Doernenburg’s approach with CCMenu is instructive precisely because it takes a codebase with real history and measures what one agent-assisted feature does to it. The finding matters more in a real project than it would in a synthetic benchmark, because real codebases already carry their own structural baggage. Adding agent-generated complexity on top of existing complexity has non-linear effects that you won’t see in a benchmark suite where each task starts from a clean slate.
What You Can Do About It
The practical response is not to avoid coding agents; it’s to be explicit about what they need guidance on. A few approaches that have emerged from teams working with agents regularly:
Treat agent output as a first draft. Review it the same way you’d review output from a developer unfamiliar with the codebase, because that’s functionally what you’re getting. The agent doesn’t know your abstractions, your conventions, or the patterns you’ve been careful to maintain.
Write prompts with structural constraints, not just functional ones. Instead of “add a feature that does X,” try “add a feature that does X, extracting the parsing logic into a new struct and keeping the existing view model under 150 lines.” Agents respond to constraints; they just don’t generate them on their own.
Run static analysis before and after agent sessions. Tools like SwiftLint with complexity rules, or lizard for cross-language complexity analysis, can surface structural regressions before they accumulate. A diff in metrics is easier to act on than a vague sense that the code feels harder to follow.

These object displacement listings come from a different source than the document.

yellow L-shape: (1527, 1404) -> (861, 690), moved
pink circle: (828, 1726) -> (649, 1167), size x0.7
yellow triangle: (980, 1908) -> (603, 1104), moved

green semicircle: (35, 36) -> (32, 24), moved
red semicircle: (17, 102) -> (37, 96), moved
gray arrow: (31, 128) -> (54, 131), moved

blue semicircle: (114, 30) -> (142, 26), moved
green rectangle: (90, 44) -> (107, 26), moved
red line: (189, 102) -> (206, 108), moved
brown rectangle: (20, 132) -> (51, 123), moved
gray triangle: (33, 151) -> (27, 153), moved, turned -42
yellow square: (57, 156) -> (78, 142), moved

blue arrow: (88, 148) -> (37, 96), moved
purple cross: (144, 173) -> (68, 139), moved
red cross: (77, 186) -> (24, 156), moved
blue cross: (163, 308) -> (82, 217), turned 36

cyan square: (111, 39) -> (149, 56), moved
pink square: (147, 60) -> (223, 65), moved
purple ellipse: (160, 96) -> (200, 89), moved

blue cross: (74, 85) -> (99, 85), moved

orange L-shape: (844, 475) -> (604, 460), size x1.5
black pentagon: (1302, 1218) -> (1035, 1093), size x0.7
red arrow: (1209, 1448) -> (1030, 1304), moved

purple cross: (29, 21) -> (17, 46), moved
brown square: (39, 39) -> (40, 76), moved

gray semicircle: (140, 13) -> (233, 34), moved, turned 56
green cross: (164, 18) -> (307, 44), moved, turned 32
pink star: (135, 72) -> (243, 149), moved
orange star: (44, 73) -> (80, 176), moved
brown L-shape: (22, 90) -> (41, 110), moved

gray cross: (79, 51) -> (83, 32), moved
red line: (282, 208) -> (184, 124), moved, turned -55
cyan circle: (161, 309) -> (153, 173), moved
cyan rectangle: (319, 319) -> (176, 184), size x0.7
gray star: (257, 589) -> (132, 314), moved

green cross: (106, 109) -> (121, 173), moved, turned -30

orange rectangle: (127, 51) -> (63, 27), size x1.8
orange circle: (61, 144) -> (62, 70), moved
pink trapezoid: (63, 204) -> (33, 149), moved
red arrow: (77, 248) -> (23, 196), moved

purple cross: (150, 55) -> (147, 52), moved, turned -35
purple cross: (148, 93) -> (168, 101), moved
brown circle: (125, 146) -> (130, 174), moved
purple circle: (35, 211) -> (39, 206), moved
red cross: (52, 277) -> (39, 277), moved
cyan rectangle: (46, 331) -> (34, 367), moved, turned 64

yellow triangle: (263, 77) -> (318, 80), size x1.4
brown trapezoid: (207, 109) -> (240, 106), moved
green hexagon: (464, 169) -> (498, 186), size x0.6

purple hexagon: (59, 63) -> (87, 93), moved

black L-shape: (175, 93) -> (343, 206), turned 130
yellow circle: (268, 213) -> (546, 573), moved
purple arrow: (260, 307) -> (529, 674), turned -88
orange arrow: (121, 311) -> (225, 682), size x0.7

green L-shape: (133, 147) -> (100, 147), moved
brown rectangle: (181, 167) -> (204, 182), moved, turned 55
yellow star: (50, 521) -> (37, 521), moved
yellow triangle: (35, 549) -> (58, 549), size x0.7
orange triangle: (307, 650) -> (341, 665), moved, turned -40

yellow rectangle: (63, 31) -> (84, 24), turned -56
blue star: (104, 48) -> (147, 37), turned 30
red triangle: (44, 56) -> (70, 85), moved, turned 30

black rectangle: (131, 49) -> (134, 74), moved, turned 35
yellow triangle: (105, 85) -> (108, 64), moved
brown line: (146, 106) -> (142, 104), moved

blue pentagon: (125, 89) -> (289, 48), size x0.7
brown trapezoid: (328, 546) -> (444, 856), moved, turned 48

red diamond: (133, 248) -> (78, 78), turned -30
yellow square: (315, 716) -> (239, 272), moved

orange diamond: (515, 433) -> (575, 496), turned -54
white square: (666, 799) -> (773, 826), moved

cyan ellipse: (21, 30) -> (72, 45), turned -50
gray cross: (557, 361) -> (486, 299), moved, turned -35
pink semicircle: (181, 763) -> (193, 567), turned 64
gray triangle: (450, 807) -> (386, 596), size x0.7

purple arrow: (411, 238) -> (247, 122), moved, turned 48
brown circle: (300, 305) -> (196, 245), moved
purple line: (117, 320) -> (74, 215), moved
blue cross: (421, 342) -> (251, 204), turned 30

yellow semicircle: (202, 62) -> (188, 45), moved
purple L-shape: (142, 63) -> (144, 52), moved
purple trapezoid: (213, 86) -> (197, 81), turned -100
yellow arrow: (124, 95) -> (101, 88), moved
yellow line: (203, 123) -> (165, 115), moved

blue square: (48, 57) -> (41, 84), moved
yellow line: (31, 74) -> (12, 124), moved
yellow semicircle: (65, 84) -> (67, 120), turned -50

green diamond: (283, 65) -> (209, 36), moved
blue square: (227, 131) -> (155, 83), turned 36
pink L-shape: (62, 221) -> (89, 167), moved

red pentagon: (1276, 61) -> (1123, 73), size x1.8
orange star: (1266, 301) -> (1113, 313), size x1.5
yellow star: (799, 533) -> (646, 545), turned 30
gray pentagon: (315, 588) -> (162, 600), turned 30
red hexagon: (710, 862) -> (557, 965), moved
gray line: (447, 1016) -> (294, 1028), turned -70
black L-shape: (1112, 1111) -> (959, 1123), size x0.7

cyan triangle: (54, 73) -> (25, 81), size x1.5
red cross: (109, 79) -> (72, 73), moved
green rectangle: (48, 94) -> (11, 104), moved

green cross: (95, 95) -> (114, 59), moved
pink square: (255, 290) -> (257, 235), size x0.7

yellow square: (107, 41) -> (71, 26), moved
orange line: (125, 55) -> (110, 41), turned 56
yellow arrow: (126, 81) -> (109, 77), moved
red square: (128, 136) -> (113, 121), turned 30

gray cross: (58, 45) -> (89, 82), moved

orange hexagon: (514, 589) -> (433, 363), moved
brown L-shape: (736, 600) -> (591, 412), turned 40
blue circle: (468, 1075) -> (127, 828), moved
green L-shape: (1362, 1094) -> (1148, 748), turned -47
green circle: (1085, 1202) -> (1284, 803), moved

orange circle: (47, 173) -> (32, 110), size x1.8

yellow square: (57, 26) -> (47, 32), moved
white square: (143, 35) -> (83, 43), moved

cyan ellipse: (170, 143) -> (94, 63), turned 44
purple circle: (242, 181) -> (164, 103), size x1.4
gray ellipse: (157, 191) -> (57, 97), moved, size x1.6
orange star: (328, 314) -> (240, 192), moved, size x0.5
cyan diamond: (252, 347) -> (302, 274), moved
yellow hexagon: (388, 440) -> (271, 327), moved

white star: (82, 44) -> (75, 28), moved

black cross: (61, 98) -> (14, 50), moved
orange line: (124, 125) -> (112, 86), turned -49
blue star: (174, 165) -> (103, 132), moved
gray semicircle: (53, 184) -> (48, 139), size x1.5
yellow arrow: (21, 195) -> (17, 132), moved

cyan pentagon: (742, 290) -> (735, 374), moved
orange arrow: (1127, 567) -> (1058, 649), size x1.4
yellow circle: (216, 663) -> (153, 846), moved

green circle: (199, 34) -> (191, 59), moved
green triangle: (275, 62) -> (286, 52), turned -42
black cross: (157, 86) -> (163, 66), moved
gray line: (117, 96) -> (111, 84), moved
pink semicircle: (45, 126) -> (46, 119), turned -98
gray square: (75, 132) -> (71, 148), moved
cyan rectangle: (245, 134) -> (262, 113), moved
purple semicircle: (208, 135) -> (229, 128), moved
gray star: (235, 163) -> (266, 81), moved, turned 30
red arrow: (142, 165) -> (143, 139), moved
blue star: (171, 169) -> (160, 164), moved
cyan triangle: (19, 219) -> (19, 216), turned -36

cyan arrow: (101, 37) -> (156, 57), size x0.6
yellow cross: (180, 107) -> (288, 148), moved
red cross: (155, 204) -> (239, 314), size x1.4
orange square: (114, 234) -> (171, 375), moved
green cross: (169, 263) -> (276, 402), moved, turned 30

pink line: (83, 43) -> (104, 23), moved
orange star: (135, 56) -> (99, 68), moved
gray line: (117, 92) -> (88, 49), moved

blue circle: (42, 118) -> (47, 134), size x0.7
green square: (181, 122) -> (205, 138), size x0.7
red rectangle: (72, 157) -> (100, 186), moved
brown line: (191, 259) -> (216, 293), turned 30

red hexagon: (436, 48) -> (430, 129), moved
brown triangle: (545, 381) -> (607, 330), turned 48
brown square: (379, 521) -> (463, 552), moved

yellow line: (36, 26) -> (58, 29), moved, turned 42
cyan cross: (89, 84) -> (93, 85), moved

Pair agent sessions with refactoring passes. Let the agent produce working code, accept it, then immediately spend time on the structural properties. This separates the “does it work” problem from the “is it maintainable” problem, which helps clarify where the real effort lives and makes the cost of agent-generated debt visible rather than hidden.
The Broader Point
CCMenu is a good test case because Doernenburg has maintained it long enough to know its structure well and evaluate changes against a clear baseline. Most teams don’t have that baseline, which makes the problem harder to see and easier to dismiss. The code looks reasonable, the tests pass, the feature ships. It’s only later, when a different feature requires touching the same area, that the debt becomes visible, and by then it’s usually attributed to the complexity of the domain rather than to the decisions made months earlier.
The challenge for teams integrating coding agents is that the feedback loops for internal quality are long and the signals are diffuse. Velocity metrics improve immediately; maintainability costs arrive later and get attributed to other causes. Building structural review in as a first-class part of the agent-assisted workflow, rather than treating it as optional cleanup, is the practical way to keep the long-term trajectory of a codebase from slowly diverging from its short-term productivity gains. Erik’s experiment with CCMenu is a useful reminder that those two things can diverge, and that noticing the divergence requires intentional measurement rather than just shipping features and hoping for the best.